Initially, the data has been processed on the client side of the application, it means, the API Gateway (which receives the POST API calls on AWS) used to receive pre-processed data, but now there's a change, the API Gateway will receive raw data from the client, and the job of pre-processing this data before sending to our SageMaker model is up to our workflow.
What is the best way to create a pre-processing job on this workflow, without needing to re-train the model? My pre-process is just a bunch of dataframe transformations, no standardization or calculation with the training set required (it would not need to save any model file).
Thanks!
After some research, this is the solution I've followed:
First I have created a SKLearn sagemaker model to do all the preprocess setup (I've built a Scikit-Learn custom class to handle all the preprocess steps, following this AWS code)

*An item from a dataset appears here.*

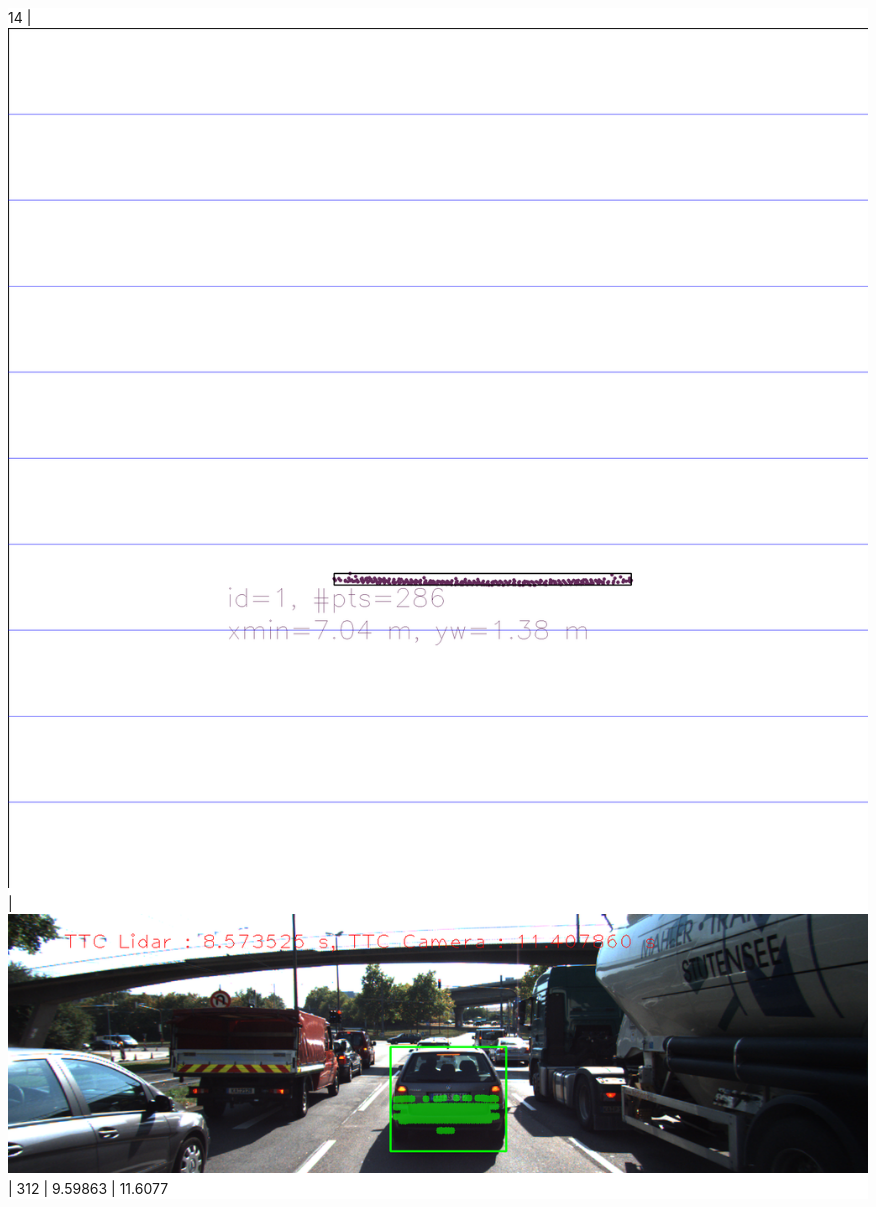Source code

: 14 | ![](results/images/lidar_top_view/lidar_FAST_BRISK_14.png) | ![](results/images/lidar_camera_ttc_combined/ttc_lidar_camera_FAST_BRISK_14.png) | 312 | 9.59863 | 11.6077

Trained this preprocess model on my training data. My model, in specific, didn't need to be trained (it does not have any standardization or anything that would need to store training data parameters), but sagemaker requires the model to be trained.
Loaded the trained legacy model that we had using the Model parameter.
Created a PipelineModel with the preprocessing model and legacy model in cascade:
pipeline_model = PipelineModel(name=model_name,
role=role,
models=[
preprocess_model,
trained_model
])
Create a new endpoint, calling the PipelineModel and then changed the Lambda function to call this new endpoint. With this I could send the raw data directly for the same API Gateway and it would call only one endpoint, without needing to pay two endpoints 24/7 to perform the entire process.
I've found this to be a good and "economic" way to perform the preprocess outside the trained model, without having to do hard processing jobs on a Lambda function.
I would create a Lambda, which is getting invoked by the API-Gateway, processing the data and sending it to your SageMaker endpoint.